There is a saying in South Africa: “Hulle weet nie wat ons weet nie ”, which translates to “You don’t know what we know.” We have a tremendous amount of pride in who we are as South Africans and the challenges that we have faced and continue to face on a daily basis in our country. This has made me very versatile and adaptable to the challenges that we have in business in general. It has also taught me that people are the only asset that we have so you should look after them.

This passion translates for me personally to how I feel about what we do as an organization. It does not take a lot to motivate me, and I like winning.

I will always stand up for the people at VEGA. I am very proud to have the opportunity to be their leader.

What is the one thing that could make a big impact on your time management and allocation and free up some time for high-quality investments (working on future strategic initiatives, time with family, travel, education, strategy, …)

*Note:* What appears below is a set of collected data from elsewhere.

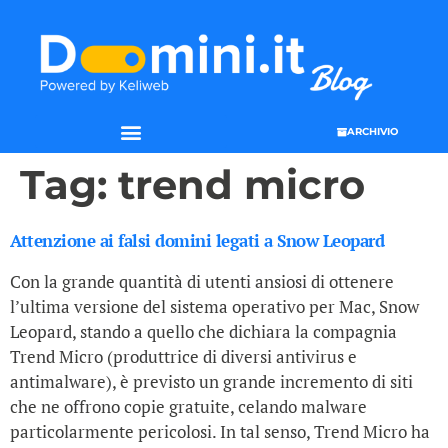
ARCHIVIO
SEO & WEB MARKETING
Tag:
trend micro
Attenzione ai falsi domini legati a Snow Leopard
Con la grande quantità di utenti ansiosi di ottenere
l’ultima versione del sistema operativo per Mac, Snow
Leopard, stando a quello che dichiara la compagnia
Trend Micro (produttrice di diversi antivirus e
antimalware), è previsto un grande incremento di siti
che ne offrono copie gratuite, celando malware
particolarmente pericolosi. In tal senso, Trend Micro ha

To me, as a leader, you must be very disciplined in empowering your people to do their jobs. I do not attend meetings where I don’t add value. Nor should my people. We have a “no meeting Wednesday” which frees us up to focus on work uninterrupted for an entire day.

I like to keep it simple, and in fact Simplicity is my favorite value. One good thing I learned is to focus on what is in my control. I can’t control what markets do in a recession, but I can control what we do in a recession. For me, just worry about what is in your control and go above the call of duty. I don’t waste time and energy thinking about things that are outside my control.

I always like to say, “If you are a passenger on a train, eat the peanuts and look out the window. Just enjoy the ride.” So only use your energy to worry about the things in your control.